A report in Current Biology offers the first scientific evidence that humans are affected by the geophysical rhythms of the moon. “The lunar cycle seems to influence human sleep, even when one does not ‘see’ the moon and is not aware of the actual moon phase,” says report author Christian Cajochen, from the University of Basel.
For the study, Cajochen’s team of researchers worked with 33 volunteers whose brain patterns were monitored while sleeping, along with eye movements and hormone levels.
Intriguingly, the researchers observed that around the time of the full moon, brain activity related to deep sleep dropped by 30 percent. People also took five minutes longer to fall asleep, and they slept for twenty minutes less time overall. The study participants reported their sleep was poorer when the moon was full, and they showed diminished levels of melatonin, a hormone known to regulate sleep and wake cycles.

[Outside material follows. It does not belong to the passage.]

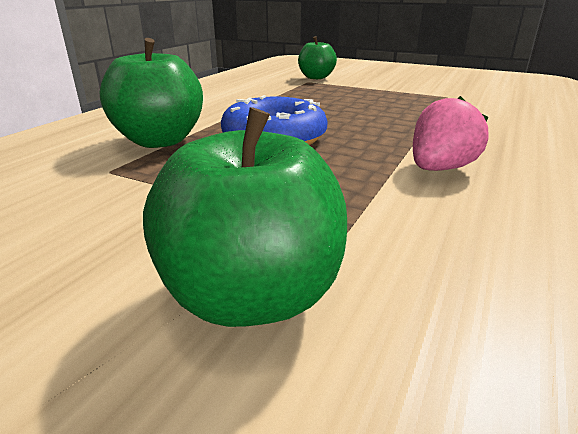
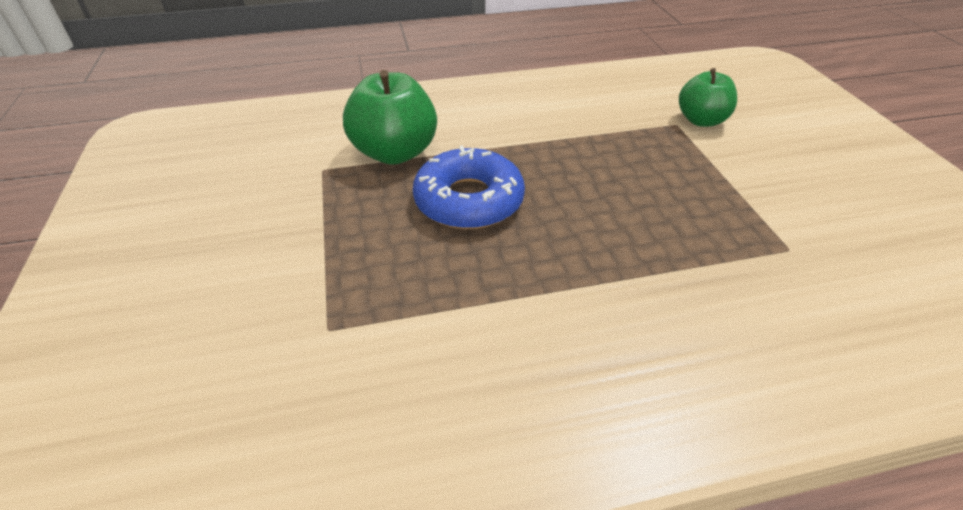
camera: 50 degrees right, 15 degrees up
green apple [143,107,347,327] -> none
pink strawberry [413,96,489,171] -> none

“This is the first reliable evidence that a lunar rhythm can modulate sleep structure in humans when measured under the highly controlled conditions of a circadian laboratory study protocol without time cues,” Cajochen said.

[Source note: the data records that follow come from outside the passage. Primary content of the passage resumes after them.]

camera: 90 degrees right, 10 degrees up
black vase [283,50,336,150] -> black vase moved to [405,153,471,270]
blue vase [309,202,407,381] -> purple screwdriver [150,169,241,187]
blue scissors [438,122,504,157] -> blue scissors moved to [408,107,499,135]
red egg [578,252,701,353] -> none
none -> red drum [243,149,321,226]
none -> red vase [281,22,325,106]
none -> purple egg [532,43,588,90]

He speculates that this circalunar rhythm might be a relic from a distant past in which the moon may have synchronized human behaviors for reproductive or other purposes. This is well understood in other animals, especially marine creatures, where moon light coordinates reproduction behavior. “It could turn out that the moon has power over other aspects of our behavior as well, such as our cognitive performance and our moods,” Cajochen offered.
In the future, the researchers hope to look more deeply into the anatomical location of the circalunar clock and its molecular and neuronal underpinnings.